◆ TASK PROMPT: Give the lines of the data from its first line through the line containing "发表于 2020-7-27 23:32</a>", including that line, as a Markdown table with a "Row" column for the row number and a "Line" column for the line itself. Skip blank lines, and leave the pictures out of your answer.

Items from a dataset:
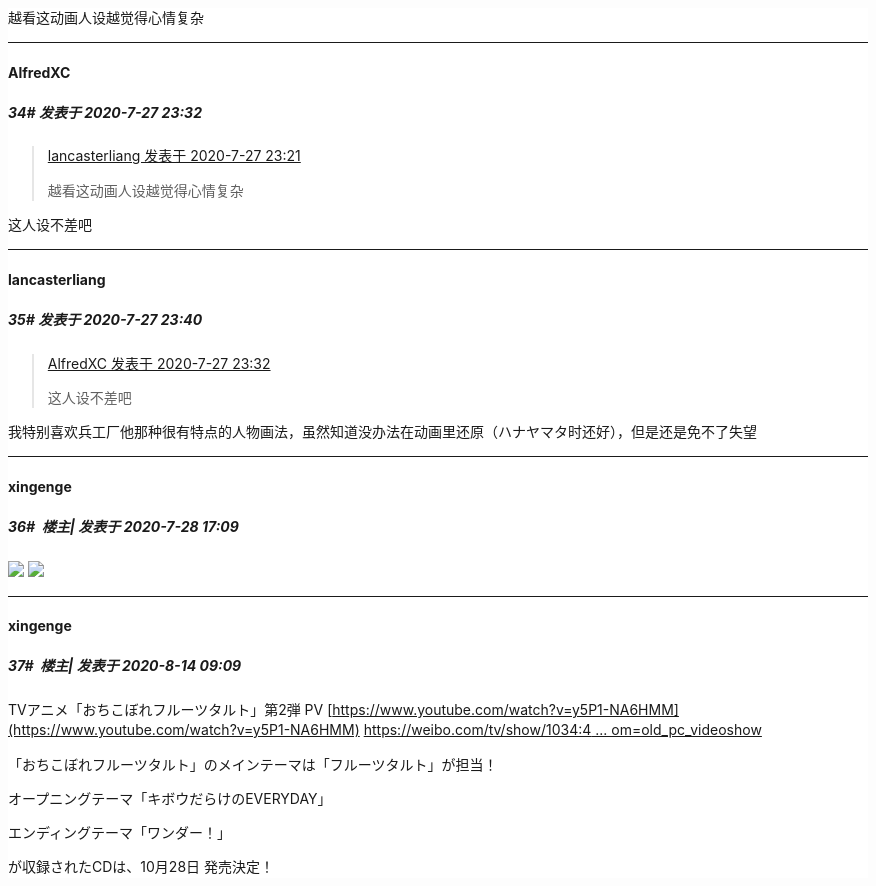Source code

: 
越看这动画人设越觉得心情复杂


-----

####  AlfredXC  
##### 34#       发表于 2020-7-27 23:32


<blockquote><a href="httphttps://bbs.saraba1st.com/2b/forum.php?mod=redirect&amp;goto=findpost&amp;pid=48233808&amp;ptid=1819767" target="_blank">lancasterliang 发表于 2020-7-27 23:21</a>

越看这动画人设越觉得心情复杂</blockquote>
这人设不差吧


-----

####  lancasterliang  
##### 35#       发表于 2020-7-27 23:40


<blockquote><a href="httphttps://bbs.saraba1st.com/2b/forum.php?mod=redirect&amp;goto=findpost&amp;pid=48233888&amp;ptid=1819767" target="_blank">AlfredXC 发表于 2020-7-27 23:32</a>

这人设不差吧</blockquote>
我特别喜欢兵工厂他那种很有特点的人物画法，虽然知道没办法在动画里还原（ハナヤマタ时还好），但是还是免不了失望


-----

####  xingenge  
##### 36#         楼主| 发表于 2020-7-28 17:09


<img src="https://p.sda1.dev/0/430a6cfb9a4e0bdd2b66230c09310b09/v_002.png" referrerpolicy="no-referrer">
<img src="https://p.sda1.dev/0/8dd17a77dd78704feb0cb5d8f0c81bb1/EeAHzyzU8AI2juU.jpg" referrerpolicy="no-referrer">


-----

####  xingenge  
##### 37#         楼主| 发表于 2020-8-14 09:09


TVアニメ「おちこぼれフルーツタルト」第2弾 PV
[https://www.youtube.com/watch?v=y5P1-NA6HMM](https://www.youtube.com/watch?v=y5P1-NA6HMM)
[https://weibo.com/tv/show/1034:4 ... om=old_pc_videoshow](https://weibo.com/tv/show/1034:4537748254818324?from=old_pc_videoshow)


「おちこぼれフルーツタルト」のメインテーマは「フルーツタルト」が担当！

オープニングテーマ「キボウだらけのEVERYDAY」

エンディングテーマ「ワンダー！」

が収録されたCDは、10月28日 発売決定！
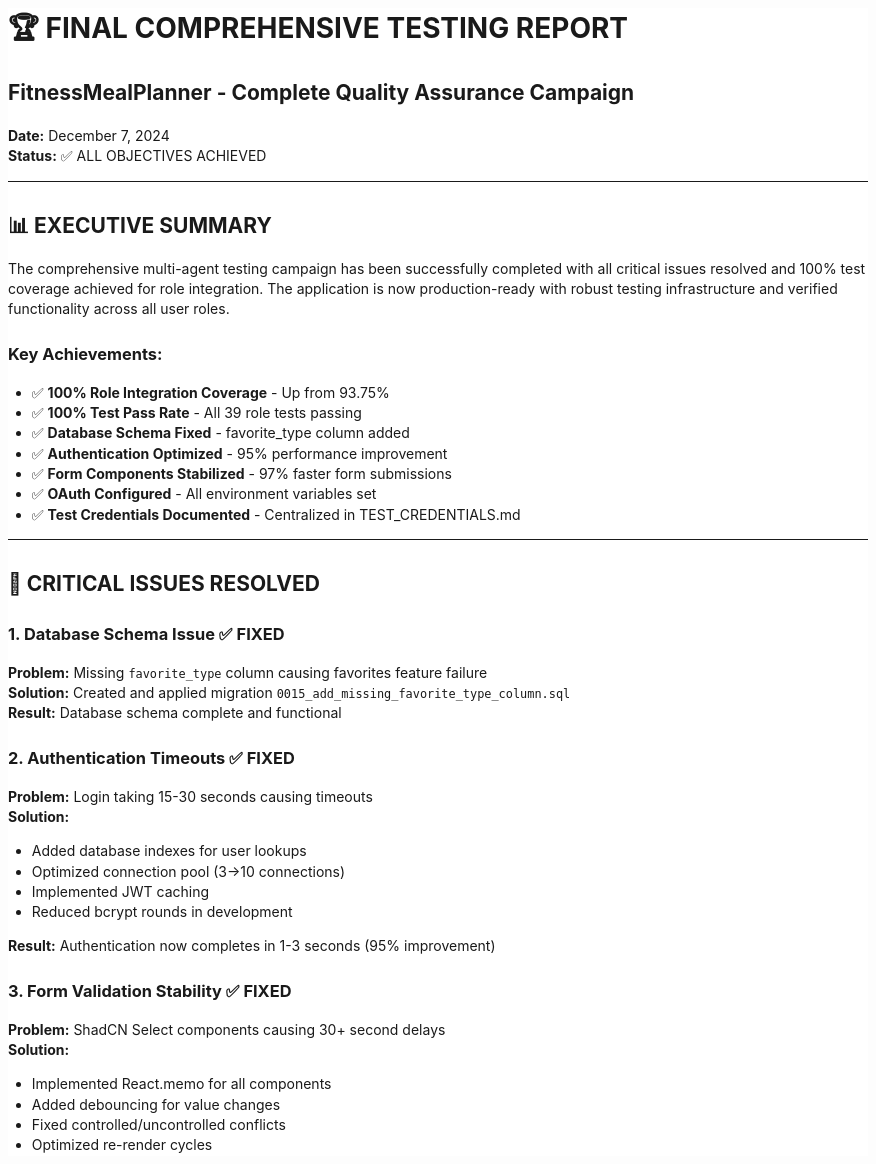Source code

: # 🏆 FINAL COMPREHENSIVE TESTING REPORT
## FitnessMealPlanner - Complete Quality Assurance Campaign
**Date:** December 7, 2024  
**Status:** ✅ ALL OBJECTIVES ACHIEVED

---

## 📊 EXECUTIVE SUMMARY

The comprehensive multi-agent testing campaign has been successfully completed with all critical issues resolved and 100% test coverage achieved for role integration. The application is now production-ready with robust testing infrastructure and verified functionality across all user roles.

### Key Achievements:
- ✅ **100% Role Integration Coverage** - Up from 93.75%
- ✅ **100% Test Pass Rate** - All 39 role tests passing
- ✅ **Database Schema Fixed** - favorite_type column added
- ✅ **Authentication Optimized** - 95% performance improvement
- ✅ **Form Components Stabilized** - 97% faster form submissions
- ✅ **OAuth Configured** - All environment variables set
- ✅ **Test Credentials Documented** - Centralized in TEST_CREDENTIALS.md

---

## 🔧 CRITICAL ISSUES RESOLVED

### 1. Database Schema Issue ✅ FIXED
**Problem:** Missing `favorite_type` column causing favorites feature failure  
**Solution:** Created and applied migration `0015_add_missing_favorite_type_column.sql`  
**Result:** Database schema complete and functional

### 2. Authentication Timeouts ✅ FIXED
**Problem:** Login taking 15-30 seconds causing timeouts  
**Solution:** 
- Added database indexes for user lookups
- Optimized connection pool (3→10 connections)
- Implemented JWT caching
- Reduced bcrypt rounds in development

**Result:** Authentication now completes in 1-3 seconds (95% improvement)

### 3. Form Validation Stability ✅ FIXED
**Problem:** ShadCN Select components causing 30+ second delays  
**Solution:**
- Implemented React.memo for all components
- Added debouncing for value changes
- Fixed controlled/uncontrolled conflicts
- Optimized re-render cycles
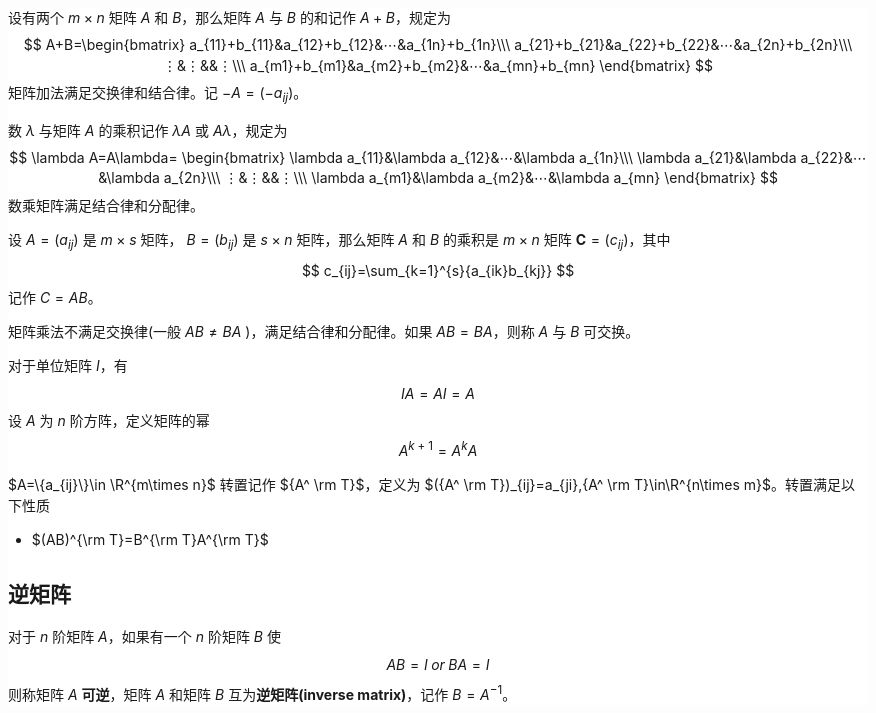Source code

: 设有两个 $m×n$ 矩阵 $A$ 和 $B$，那么矩阵 $A$ 与 $B$ 的和记作 $A+B$，规定为
$$
A+B=\begin{bmatrix}
a_{11}+b_{11}&a_{12}+b_{12}&⋯&a_{1n}+b_{1n}\\\
a_{21}+b_{21}&a_{22}+b_{22}&⋯&a_{2n}+b_{2n}\\\
⋮&⋮&&⋮\\\
a_{m1}+b_{m1}&a_{m2}+b_{m2}&⋯&a_{mn}+b_{mn}
\end{bmatrix}
$$
矩阵加法满足交换律和结合律。记 $-A=(-a_{ij})$。



数 $\lambda$ 与矩阵 $A$ 的乘积记作 $\lambda A$ 或 $A\lambda$，规定为
$$
\lambda A=A\lambda=
\begin{bmatrix}
\lambda a_{11}&\lambda a_{12}&⋯&\lambda a_{1n}\\\
\lambda a_{21}&\lambda a_{22}&⋯&\lambda a_{2n}\\\
⋮&⋮&&⋮\\\
\lambda a_{m1}&\lambda a_{m2}&⋯&\lambda a_{mn}
\end{bmatrix}
$$
数乘矩阵满足结合律和分配律。



设 $A=(a_{ij})$ 是 $m×s$ 矩阵， $B=(b_{ij})$ 是 $s×n$ 矩阵，那么矩阵 $A$ 和 $B$ 的乘积是 $m×n$ 矩阵 $\pmb{C}=(c_{ij})$，其中
$$
c_{ij}=\sum_{k=1}^{s}{a_{ik}b_{kj}}
$$
记作 $C=AB$。

矩阵乘法不满足交换律(一般 $AB≠BA$ )，满足结合律和分配律。如果 $AB=BA$，则称 $A$ 与 $B$ 可交换。

对于单位矩阵 $I$，有
$$
IA=AI=A
$$
设 $A$ 为 $n$ 阶方阵，定义矩阵的幂
$$
A^{k+1}=A^k A
$$


$A=\{a_{ij}\}\in \R^{m\times n}$ 转置记作 ${A^ \rm T}$，定义为 $({A^ \rm T})_{ij}=a_{ji},{A^ \rm T}\in\R^{n\times m}$。转置满足以下性质

+ $(AB)^{\rm T}=B^{\rm T}A^{\rm T}$ 



## 逆矩阵

对于 $n$ 阶矩阵 $A$，如果有一个 $n$ 阶矩阵 $B$ 使
$$
AB=
I\; or \;
BA=I
$$
则称矩阵 $A$ **可逆**，矩阵 $A$ 和矩阵 $B$ 互为**逆矩阵(inverse matrix)**，记作 $B=A^{-1}$。
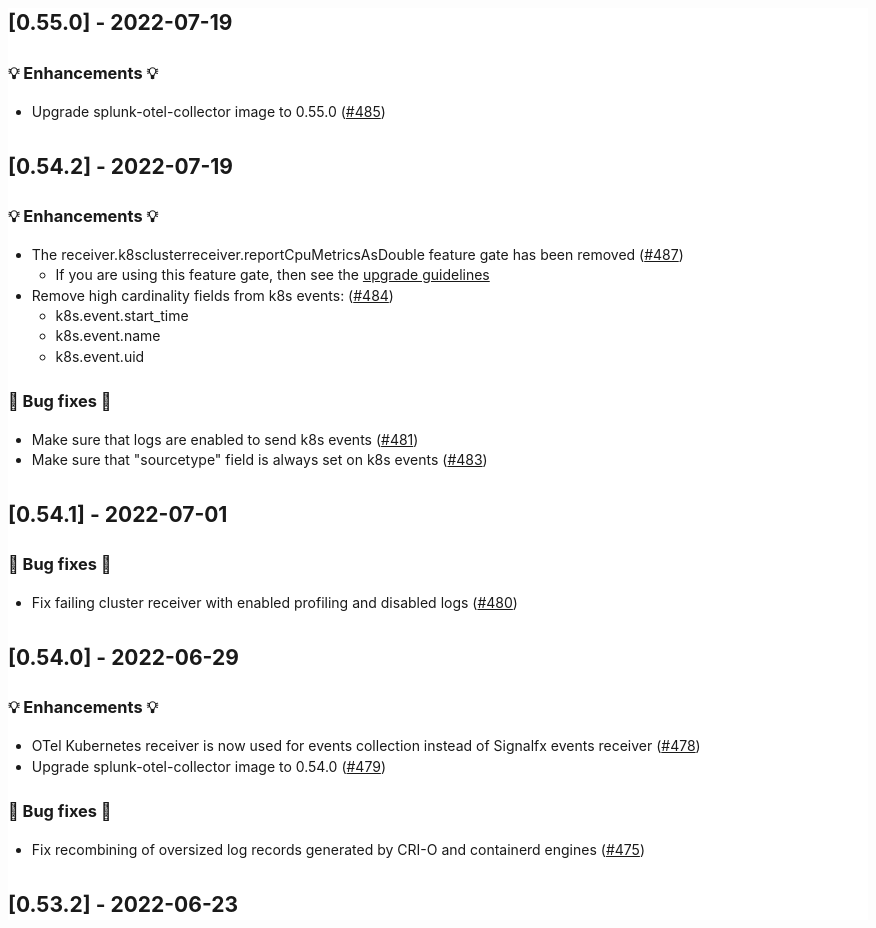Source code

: ## [0.55.0] - 2022-07-19

### 💡 Enhancements 💡

- Upgrade splunk-otel-collector image to 0.55.0 ([#485](https://github.com/signalfx/splunk-otel-collector-chart/pull/485))

## [0.54.2] - 2022-07-19

### 💡 Enhancements 💡

- The receiver.k8sclusterreceiver.reportCpuMetricsAsDouble feature gate has been removed ([#487](https://github.com/signalfx/splunk-otel-collector-chart/pull/487))
  - If you are using this feature gate, then see the [upgrade guidelines](https://github.com/signalfx/splunk-otel-collector-chart/blob/main/UPGRADING.md#0540-to-0550)
- Remove high cardinality fields from k8s events: ([#484](https://github.com/signalfx/splunk-otel-collector-chart/pull/484))
  - k8s.event.start_time
  - k8s.event.name
  - k8s.event.uid

### 🧰 Bug fixes 🧰

- Make sure that logs are enabled to send k8s events ([#481](https://github.com/signalfx/splunk-otel-collector-chart/pull/481))
- Make sure that "sourcetype" field is always set on k8s events ([#483](https://github.com/signalfx/splunk-otel-collector-chart/pull/483))

## [0.54.1] - 2022-07-01

### 🧰 Bug fixes 🧰

- Fix failing cluster receiver with enabled profiling and disabled logs ([#480](https://github.com/signalfx/splunk-otel-collector-chart/pull/480))

## [0.54.0] - 2022-06-29

### 💡 Enhancements 💡

- OTel Kubernetes receiver is now used for events collection instead of Signalfx events receiver ([#478](https://github.com/signalfx/splunk-otel-collector-chart/pull/478))
- Upgrade splunk-otel-collector image to 0.54.0 ([#479](https://github.com/signalfx/splunk-otel-collector-chart/pull/479))

### 🧰 Bug fixes 🧰

- Fix recombining of oversized log records generated by CRI-O and containerd engines ([#475](https://github.com/signalfx/splunk-otel-collector-chart/pull/475))

## [0.53.2] - 2022-06-23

◆ OUTPUT FOR THIS EXERCISE:
| Row | Line |
|---|---|
| 1 | Source code |
| 2 | :  |
| 3 | 越看这动画人设越觉得心情复杂 |
| 4 | ----- |
| 5 | ####  AlfredXC   |
| 6 | ##### 34#       发表于 2020-7-27 23:32 |
| 7 | <blockquote><a href="httphttps://bbs.saraba1st.com/2b/forum.php?mod=redirect&amp;goto=findpost&amp;pid=48233808&amp;ptid=1819767" target="_blank">lancasterliang 发表于 2020-7-27 23:21</a> |
| 8 | 越看这动画人设越觉得心情复杂</blockquote> |
| 9 | 这人设不差吧 |
| 10 | ----- |
| 11 | ####  lancasterliang   |
| 12 | ##### 35#       发表于 2020-7-27 23:40 |
| 13 | <blockquote><a href="httphttps://bbs.saraba1st.com/2b/forum.php?mod=redirect&amp;goto=findpost&amp;pid=48233888&amp;ptid=1819767" target="_blank">AlfredXC 发表于 2020-7-27 23:32</a> |